Auf alle Veganer - egal ob rundum oder nur auf die Nahrung bezogen - warten in Berlin unzählige weitere Spots. Unter Berlin-vegan findet sich eine Karte, jedenfalls dann, wenn die Seite nicht gerade gehackt wurde. Weiteres bietet die Facebook-Gruppe BerlinVegan. Dort verabreden sich Veganer zu Speed-Datings, veganem Mensa-Essen oder Protestaktionen. Es gibt Empfehlungen für vegane Frisörinnen, die nur Shampoos verwenden, die nicht an Tieren getestet wurden. Das erste Veggie-Radio Deutschlands wird hier beworben, ebenso TV-Sendungen für die Zielgruppe (selbst "Das Perfekte Dinner" gibt es inzwischen vegan).

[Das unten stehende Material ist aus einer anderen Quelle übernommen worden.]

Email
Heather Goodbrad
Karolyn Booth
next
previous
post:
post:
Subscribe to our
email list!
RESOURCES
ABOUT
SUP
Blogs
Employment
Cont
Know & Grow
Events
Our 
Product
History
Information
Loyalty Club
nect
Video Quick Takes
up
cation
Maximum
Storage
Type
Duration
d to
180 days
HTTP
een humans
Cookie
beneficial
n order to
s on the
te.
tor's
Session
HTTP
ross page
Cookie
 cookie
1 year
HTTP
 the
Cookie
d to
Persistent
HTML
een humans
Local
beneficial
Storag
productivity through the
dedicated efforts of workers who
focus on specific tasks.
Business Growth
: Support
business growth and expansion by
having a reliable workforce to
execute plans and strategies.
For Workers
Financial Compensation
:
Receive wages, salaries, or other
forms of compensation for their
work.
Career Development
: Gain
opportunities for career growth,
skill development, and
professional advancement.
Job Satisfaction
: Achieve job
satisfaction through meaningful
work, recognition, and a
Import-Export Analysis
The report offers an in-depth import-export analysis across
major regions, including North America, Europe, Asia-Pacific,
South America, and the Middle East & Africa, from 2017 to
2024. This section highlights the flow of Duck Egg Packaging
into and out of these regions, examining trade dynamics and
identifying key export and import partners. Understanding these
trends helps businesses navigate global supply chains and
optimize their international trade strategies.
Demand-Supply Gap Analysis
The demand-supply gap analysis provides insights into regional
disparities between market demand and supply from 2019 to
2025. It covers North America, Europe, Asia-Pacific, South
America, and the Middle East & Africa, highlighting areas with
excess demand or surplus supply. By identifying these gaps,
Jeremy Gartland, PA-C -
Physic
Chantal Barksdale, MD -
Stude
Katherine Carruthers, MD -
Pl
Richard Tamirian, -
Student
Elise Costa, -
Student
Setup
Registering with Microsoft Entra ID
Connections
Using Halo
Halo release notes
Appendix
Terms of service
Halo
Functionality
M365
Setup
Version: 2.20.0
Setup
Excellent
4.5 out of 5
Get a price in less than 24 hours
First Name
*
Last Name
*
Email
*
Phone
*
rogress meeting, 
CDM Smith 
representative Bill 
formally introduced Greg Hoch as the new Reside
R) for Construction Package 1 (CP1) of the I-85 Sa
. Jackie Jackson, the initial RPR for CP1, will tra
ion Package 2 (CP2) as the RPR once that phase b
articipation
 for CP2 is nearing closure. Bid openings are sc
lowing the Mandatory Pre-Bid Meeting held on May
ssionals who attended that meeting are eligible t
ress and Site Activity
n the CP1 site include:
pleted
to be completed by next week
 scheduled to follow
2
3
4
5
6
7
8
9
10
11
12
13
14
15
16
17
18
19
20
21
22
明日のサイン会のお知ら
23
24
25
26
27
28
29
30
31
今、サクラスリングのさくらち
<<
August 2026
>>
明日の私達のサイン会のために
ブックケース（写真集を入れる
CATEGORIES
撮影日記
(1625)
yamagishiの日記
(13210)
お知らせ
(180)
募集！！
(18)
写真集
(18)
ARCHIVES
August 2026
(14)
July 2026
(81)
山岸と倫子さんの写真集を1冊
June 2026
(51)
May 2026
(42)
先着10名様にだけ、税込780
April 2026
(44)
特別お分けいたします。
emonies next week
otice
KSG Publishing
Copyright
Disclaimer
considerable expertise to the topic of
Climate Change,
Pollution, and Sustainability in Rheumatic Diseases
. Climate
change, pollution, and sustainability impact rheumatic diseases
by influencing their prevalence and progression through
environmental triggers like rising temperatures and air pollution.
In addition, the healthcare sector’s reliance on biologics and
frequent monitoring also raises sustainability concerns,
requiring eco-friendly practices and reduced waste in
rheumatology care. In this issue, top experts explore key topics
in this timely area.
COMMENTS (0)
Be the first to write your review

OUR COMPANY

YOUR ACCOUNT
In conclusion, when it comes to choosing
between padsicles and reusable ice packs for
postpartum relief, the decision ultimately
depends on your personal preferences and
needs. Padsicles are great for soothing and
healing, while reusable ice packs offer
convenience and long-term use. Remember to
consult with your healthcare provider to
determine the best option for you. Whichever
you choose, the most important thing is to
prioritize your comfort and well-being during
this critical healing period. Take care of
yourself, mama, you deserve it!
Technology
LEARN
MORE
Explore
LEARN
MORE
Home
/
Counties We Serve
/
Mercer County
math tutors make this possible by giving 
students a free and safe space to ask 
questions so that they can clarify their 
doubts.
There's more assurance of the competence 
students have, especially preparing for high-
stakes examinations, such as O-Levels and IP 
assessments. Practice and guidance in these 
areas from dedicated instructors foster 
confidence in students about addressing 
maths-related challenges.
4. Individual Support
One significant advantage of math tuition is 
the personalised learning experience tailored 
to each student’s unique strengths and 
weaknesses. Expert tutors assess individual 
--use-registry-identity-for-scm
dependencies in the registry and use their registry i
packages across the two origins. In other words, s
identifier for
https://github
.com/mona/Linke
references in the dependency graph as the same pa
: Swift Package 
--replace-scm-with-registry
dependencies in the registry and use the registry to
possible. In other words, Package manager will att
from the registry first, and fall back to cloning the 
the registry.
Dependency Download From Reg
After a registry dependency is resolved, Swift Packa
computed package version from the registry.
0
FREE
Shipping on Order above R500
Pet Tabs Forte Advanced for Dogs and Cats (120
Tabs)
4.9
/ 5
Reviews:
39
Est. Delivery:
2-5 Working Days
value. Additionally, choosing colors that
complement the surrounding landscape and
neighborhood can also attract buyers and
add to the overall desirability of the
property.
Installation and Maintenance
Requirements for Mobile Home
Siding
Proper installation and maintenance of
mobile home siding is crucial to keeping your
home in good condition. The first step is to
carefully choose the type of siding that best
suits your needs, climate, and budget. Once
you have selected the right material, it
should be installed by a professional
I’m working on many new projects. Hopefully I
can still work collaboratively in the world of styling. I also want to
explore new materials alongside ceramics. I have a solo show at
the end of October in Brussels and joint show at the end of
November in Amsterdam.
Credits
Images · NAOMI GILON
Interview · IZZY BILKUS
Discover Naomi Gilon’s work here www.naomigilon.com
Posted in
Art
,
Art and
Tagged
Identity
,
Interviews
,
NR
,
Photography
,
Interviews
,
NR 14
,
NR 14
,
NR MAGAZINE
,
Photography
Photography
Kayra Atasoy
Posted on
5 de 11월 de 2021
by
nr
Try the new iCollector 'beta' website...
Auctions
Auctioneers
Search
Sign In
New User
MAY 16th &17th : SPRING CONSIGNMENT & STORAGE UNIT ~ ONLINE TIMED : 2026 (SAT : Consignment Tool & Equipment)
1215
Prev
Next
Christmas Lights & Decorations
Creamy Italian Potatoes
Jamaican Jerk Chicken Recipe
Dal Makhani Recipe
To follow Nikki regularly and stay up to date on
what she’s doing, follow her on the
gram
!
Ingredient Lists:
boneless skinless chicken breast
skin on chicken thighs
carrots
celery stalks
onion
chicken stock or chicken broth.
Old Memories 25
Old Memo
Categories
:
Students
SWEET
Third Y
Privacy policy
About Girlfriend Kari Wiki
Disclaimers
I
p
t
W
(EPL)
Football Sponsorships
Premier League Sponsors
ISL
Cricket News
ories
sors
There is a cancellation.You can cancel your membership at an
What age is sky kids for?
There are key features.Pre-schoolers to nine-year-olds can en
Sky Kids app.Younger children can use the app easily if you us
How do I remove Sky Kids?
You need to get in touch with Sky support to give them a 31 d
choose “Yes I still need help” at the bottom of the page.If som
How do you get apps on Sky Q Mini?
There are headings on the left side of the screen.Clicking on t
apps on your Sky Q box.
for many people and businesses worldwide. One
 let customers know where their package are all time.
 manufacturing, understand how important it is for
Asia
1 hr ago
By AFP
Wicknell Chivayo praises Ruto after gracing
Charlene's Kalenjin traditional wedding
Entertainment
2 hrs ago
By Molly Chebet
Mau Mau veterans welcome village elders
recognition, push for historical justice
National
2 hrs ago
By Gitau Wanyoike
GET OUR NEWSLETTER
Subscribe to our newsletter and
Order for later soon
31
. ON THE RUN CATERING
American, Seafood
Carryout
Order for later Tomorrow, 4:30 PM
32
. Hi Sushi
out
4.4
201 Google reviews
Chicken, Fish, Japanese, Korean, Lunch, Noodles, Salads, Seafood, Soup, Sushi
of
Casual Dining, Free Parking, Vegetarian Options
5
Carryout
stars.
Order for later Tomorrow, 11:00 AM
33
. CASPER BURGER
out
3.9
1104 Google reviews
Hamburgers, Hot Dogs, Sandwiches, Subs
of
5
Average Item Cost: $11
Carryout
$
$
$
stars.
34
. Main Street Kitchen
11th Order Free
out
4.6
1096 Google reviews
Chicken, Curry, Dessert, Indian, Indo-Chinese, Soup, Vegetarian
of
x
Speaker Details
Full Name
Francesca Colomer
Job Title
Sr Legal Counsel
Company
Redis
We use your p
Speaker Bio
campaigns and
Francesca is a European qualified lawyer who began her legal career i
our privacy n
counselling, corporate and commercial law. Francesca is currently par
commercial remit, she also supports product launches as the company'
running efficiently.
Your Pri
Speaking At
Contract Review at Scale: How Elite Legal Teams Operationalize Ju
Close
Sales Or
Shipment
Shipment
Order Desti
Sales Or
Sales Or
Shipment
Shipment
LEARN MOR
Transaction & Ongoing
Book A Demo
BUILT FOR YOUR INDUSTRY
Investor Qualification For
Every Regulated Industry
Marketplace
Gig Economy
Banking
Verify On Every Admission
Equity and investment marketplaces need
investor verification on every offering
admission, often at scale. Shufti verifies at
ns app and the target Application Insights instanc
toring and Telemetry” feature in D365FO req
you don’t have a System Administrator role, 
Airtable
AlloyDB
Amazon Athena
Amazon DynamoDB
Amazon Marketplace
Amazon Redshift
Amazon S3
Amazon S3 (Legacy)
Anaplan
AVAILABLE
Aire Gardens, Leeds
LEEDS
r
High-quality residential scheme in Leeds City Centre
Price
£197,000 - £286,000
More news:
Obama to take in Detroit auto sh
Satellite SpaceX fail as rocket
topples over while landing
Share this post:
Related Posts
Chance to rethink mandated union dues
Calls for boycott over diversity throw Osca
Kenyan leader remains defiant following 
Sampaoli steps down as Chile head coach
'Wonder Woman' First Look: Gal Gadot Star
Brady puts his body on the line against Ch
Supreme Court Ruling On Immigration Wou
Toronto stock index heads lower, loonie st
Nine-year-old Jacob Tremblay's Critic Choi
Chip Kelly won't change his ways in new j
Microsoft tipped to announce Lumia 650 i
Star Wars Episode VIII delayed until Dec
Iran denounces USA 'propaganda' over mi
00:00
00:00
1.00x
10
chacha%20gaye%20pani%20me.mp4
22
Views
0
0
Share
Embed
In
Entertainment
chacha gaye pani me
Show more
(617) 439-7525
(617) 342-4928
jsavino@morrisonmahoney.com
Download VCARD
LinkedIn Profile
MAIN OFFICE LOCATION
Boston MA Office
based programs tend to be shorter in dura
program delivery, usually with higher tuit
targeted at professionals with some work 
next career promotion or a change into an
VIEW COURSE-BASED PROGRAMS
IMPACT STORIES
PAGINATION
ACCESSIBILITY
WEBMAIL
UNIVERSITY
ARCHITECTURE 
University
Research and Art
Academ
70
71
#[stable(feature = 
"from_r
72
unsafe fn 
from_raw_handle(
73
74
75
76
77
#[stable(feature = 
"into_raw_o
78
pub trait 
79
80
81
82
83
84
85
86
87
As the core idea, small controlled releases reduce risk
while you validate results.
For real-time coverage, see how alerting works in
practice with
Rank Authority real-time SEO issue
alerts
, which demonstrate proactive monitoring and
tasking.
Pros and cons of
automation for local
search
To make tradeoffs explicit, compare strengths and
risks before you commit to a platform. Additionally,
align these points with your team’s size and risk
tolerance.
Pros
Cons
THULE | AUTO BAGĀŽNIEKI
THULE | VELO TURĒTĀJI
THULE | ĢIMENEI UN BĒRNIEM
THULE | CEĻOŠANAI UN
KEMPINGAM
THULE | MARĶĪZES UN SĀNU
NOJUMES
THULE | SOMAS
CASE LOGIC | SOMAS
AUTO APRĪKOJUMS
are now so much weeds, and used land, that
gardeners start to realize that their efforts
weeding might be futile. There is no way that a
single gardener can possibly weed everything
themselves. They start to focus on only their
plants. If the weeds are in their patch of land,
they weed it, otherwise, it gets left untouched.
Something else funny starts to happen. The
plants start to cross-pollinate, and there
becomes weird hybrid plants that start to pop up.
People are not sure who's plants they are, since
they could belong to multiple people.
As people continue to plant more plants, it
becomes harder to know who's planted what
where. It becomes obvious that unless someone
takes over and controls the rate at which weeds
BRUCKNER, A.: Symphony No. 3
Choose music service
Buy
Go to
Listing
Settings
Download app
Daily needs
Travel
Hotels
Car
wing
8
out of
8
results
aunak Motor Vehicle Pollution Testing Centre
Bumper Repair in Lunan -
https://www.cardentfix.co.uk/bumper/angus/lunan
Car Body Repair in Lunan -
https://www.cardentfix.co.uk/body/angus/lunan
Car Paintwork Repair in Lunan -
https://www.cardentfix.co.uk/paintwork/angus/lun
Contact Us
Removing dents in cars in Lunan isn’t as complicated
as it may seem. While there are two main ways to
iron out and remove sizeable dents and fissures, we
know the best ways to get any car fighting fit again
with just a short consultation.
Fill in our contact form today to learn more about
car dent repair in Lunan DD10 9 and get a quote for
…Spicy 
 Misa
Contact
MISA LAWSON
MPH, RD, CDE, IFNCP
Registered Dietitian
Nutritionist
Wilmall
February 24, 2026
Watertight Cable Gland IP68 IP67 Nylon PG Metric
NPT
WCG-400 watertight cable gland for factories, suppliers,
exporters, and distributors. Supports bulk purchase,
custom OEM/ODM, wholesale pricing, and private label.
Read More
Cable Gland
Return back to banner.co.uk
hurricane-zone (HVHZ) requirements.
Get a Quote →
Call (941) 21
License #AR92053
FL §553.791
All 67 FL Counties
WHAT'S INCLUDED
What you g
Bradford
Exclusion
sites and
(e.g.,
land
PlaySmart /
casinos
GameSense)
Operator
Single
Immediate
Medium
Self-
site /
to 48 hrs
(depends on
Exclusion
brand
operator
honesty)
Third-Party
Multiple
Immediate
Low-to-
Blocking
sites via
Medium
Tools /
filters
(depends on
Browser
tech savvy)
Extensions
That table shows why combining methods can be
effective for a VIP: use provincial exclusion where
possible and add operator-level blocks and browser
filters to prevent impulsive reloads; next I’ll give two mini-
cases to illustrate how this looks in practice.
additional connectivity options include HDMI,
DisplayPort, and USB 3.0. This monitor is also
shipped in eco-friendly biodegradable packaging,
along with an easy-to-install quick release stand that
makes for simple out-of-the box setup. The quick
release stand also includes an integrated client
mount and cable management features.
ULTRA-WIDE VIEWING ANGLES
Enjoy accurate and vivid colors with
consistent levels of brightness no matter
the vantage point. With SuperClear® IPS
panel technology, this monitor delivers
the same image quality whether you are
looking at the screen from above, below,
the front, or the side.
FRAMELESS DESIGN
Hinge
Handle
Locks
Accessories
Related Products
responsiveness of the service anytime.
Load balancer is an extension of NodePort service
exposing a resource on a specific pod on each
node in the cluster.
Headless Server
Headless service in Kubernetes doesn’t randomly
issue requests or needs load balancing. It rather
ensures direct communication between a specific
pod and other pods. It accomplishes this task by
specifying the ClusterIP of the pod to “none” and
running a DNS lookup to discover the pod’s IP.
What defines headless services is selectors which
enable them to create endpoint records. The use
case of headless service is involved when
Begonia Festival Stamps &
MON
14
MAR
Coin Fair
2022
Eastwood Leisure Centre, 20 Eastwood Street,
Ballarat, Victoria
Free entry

Ingesamt, auch das eine Information, die sich dort finden lässt, soll es in Berlin mehr als 200 Gaststätten geben, deren Angebot mehr oder weniger auf Veganer ausgerichtet ist. Soll das Essen aber bio und vegan deklariert sein, soll es W-Lan und einen barrierefreien Zugang geben und das Restaurant gleichzeitig hundefreundlich sein, dann bleibt demnach nur noch ein Ort übrig: das Café Pêle-Mêle in Neukölln.

So viel unübersehbarer Hype und vegane Extrawurst geht manchem Berliner natürlich schon wieder auf den Geist. Deshalb warb bis vor kurzem am Rosenthaler Platz in trendy Mitte ein Optiker per Plakat dafür, dass er ausschließlich vegane Brillen verkaufe.